Ein mechanischer Defekt an einem Exoskelett für die Gesundheitsversorgung hat die Entwicklungsteams in Alarmbereitschaft versetzt. Während einer routinemäßigen Patientenhebemanöver gab das Sprunggelenk des Geräts aufgrund einer strukturellen Überlastung nach. Der Vorfall, der in einer 3D-Pipeline mit Blender und OpenSim simuliert wurde, offenbart die Grenzen der Materialien und die Notwendigkeit, die dynamischen Lastbereiche in Krankenhausumgebungen zu überprüfen.
3D-Pipeline: Simulation des Zusammenbruchs mit Blender und OpenSim 🛠️
Die Fehleranalyse wurde durchgeführt, indem Blender für die Modellierung der Struktur und OpenSim für die inverse Kinematik kombiniert wurden. Es wurde festgestellt, dass das auf das Sprunggelenk ausgeübte Drehmoment die Ermüdungsgrenze des Linearaktuators überschritt. Die Simulation zeigte einen Scherbruch in der Legierungsstütze. Die Daten deuten darauf hin, dass das ursprüngliche Design keine asymmetrischen Lasten beim Neigen des Oberkörpers berücksichtigte. Der nächste Schritt wird die Optimierung der Sprunggelenksgeometrie und die Neuberechnung der Sicherheitsfaktoren in Patiententransferszenarien sein.

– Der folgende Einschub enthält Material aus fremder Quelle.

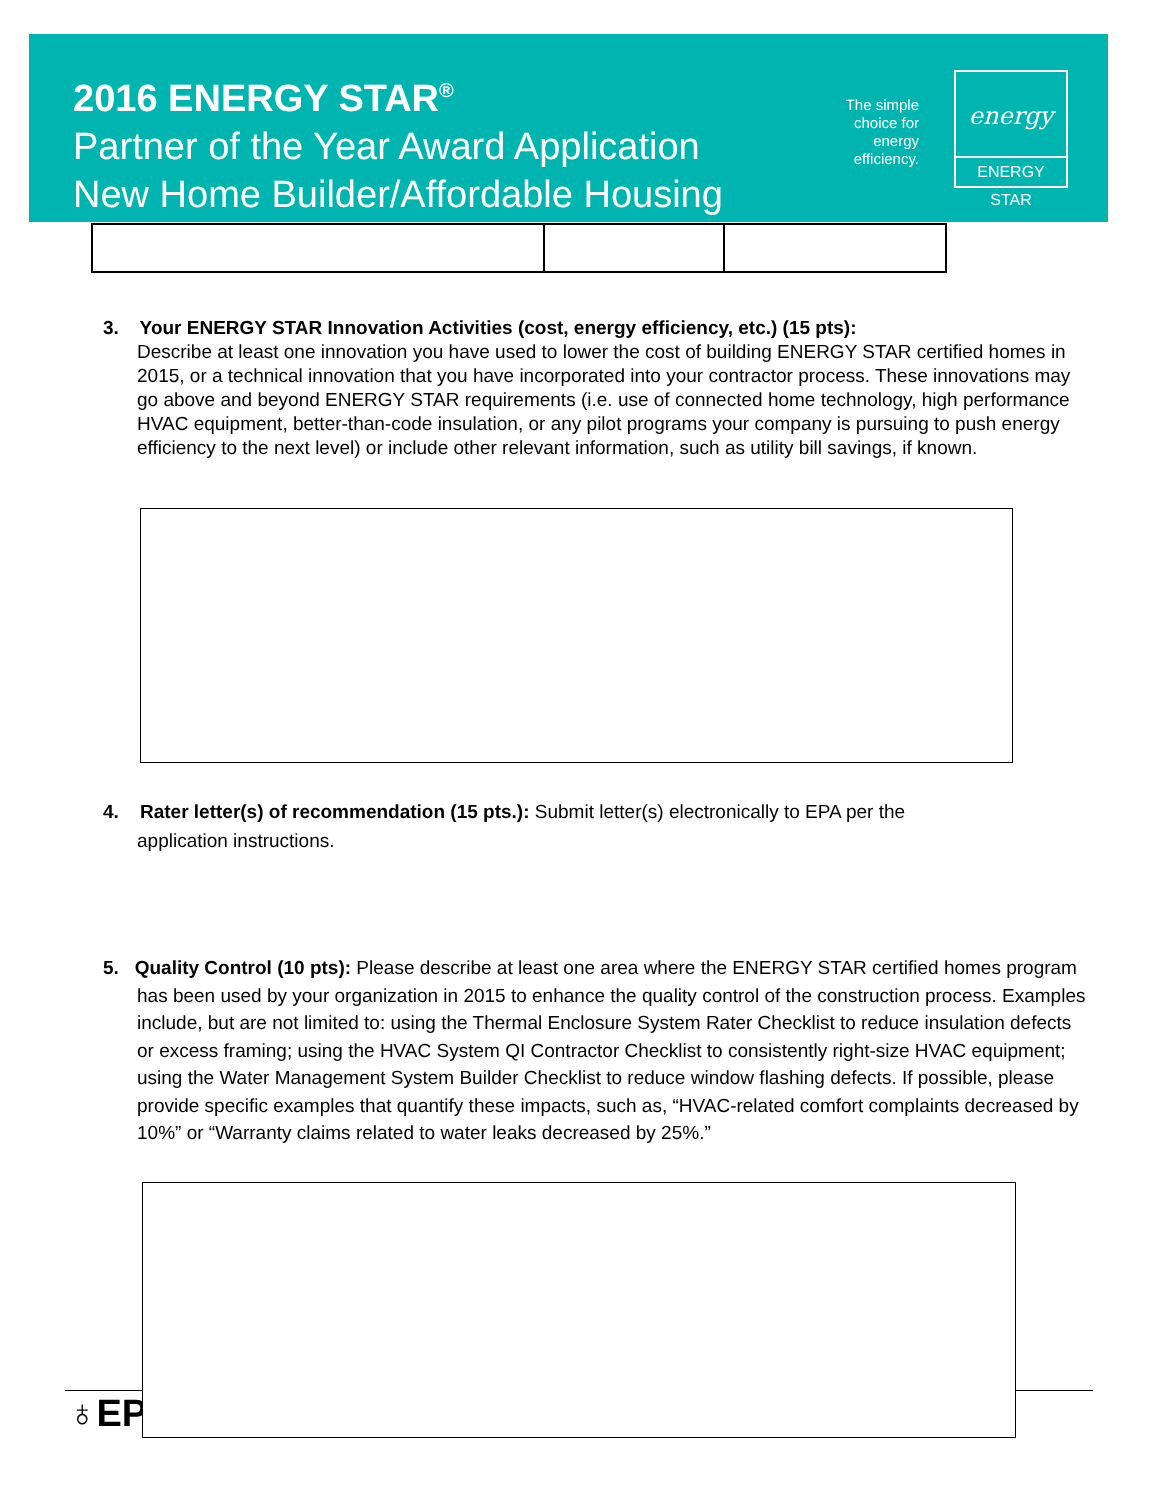2016 ENERGY STAR<sup>®</sup>
Partner of the Year Award Application
New Home Builder/Affordable Housing
The simple choice for energy efficiency.
energy
ENERGY STAR
3. Your ENERGY STAR Innovation Activities (cost, energy efficiency, etc.) (15 pts):
Describe at least one innovation you have used to lower the cost of building ENERGY STAR certified homes in 2015, or a technical innovation that you have incorporated into your contractor process. These innovations may go above and beyond ENERGY STAR requirements (i.e. use of connected home technology, high performance HVAC equipment, better-than-code insulation, or any pilot programs your company is pursuing to push energy efficiency to the next level) or include other relevant information, such as utility bill savings, if known.
4. Rater letter(s) of recommendation (15 pts.): Submit letter(s) electronically to EPA per the
application instructions.
5. Quality Control (10 pts): Please describe at least one area where the ENERGY STAR certified homes program has been used by your organization in 2015 to enhance the quality control of the construction process. Examples include, but are not limited to: using the Thermal Enclosure System Rater Checklist to reduce insulation defects or excess framing; using the HVAC System QI Contractor Checklist to consistently right-size HVAC equipment; using the Water Management System Builder Checklist to reduce window flashing defects. If possible, please provide specific examples that quantify these impacts, such as, “HVAC-related comfort complaints decreased by 10%” or “Warranty claims related to water leaks decreased by 25%.”
♁EP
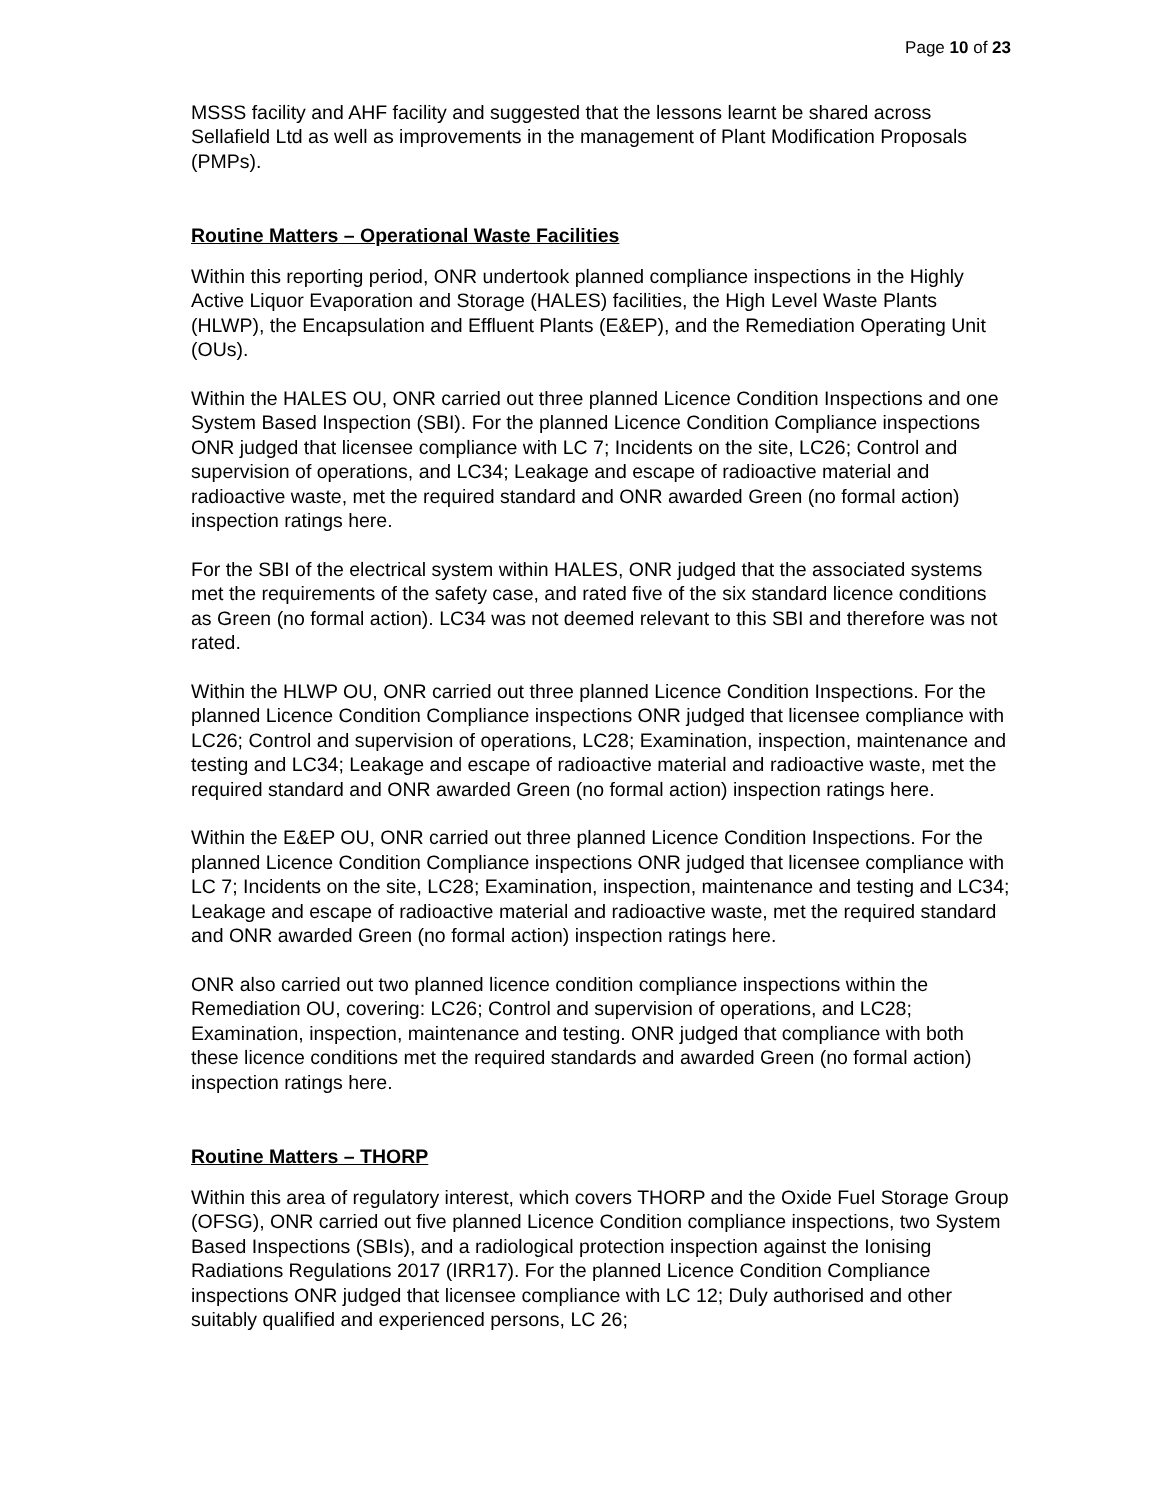Page 10 of 23
MSSS facility and AHF facility and suggested that the lessons learnt be shared across Sellafield Ltd as well as improvements in the management of Plant Modification Proposals (PMPs).
Routine Matters – Operational Waste Facilities
Within this reporting period, ONR undertook planned compliance inspections in the Highly Active Liquor Evaporation and Storage (HALES) facilities, the High Level Waste Plants (HLWP), the Encapsulation and Effluent Plants (E&EP), and the Remediation Operating Unit (OUs).
Within the HALES OU, ONR carried out three planned Licence Condition Inspections and one System Based Inspection (SBI). For the planned Licence Condition Compliance inspections ONR judged that licensee compliance with LC 7; Incidents on the site, LC26; Control and supervision of operations, and LC34; Leakage and escape of radioactive material and radioactive waste, met the required standard and ONR awarded Green (no formal action) inspection ratings here.
For the SBI of the electrical system within HALES, ONR judged that the associated systems met the requirements of the safety case, and rated five of the six standard licence conditions as Green (no formal action). LC34 was not deemed relevant to this SBI and therefore was not rated.
Within the HLWP OU, ONR carried out three planned Licence Condition Inspections. For the planned Licence Condition Compliance inspections ONR judged that licensee compliance with LC26; Control and supervision of operations, LC28; Examination, inspection, maintenance and testing and LC34; Leakage and escape of radioactive material and radioactive waste, met the required standard and ONR awarded Green (no formal action) inspection ratings here.
Within the E&EP OU, ONR carried out three planned Licence Condition Inspections. For the planned Licence Condition Compliance inspections ONR judged that licensee compliance with LC 7; Incidents on the site, LC28; Examination, inspection, maintenance and testing and LC34; Leakage and escape of radioactive material and radioactive waste, met the required standard and ONR awarded Green (no formal action) inspection ratings here.
ONR also carried out two planned licence condition compliance inspections within the Remediation OU, covering: LC26; Control and supervision of operations, and LC28; Examination, inspection, maintenance and testing. ONR judged that compliance with both these licence conditions met the required standards and awarded Green (no formal action) inspection ratings here.
Routine Matters – THORP
Within this area of regulatory interest, which covers THORP and the Oxide Fuel Storage Group (OFSG), ONR carried out five planned Licence Condition compliance inspections, two System Based Inspections (SBIs), and a radiological protection inspection against the Ionising Radiations Regulations 2017 (IRR17). For the planned Licence Condition Compliance inspections ONR judged that licensee compliance with LC 12; Duly authorised and other suitably qualified and experienced persons, LC 26;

Das bionische Sprunggelenk, das Nein sagte 🤖
Es scheint, dass das Exoskelett entschieden hat, dass Patientenheben nicht sein Ding war, und sich für einen vorzeitigen Ruhestand mit eingeschlossenem Bruch entschieden hat. Die Ingenieure sprechen zwischen nervösem Lachen bereits davon, dem widerspenstigen Sprunggelenk eine digitale Schiene zu verpassen. In der Zwischenzeit reiben sich die Blender-Entwickler die Hände: Jeder Bruch ist ein neues Tutorial zur Spannungssimulation. Allerdings hat noch niemand dem virtuellen Patienten gesagt, dass sein Transfer bis auf Weiteres pausiert bleibt.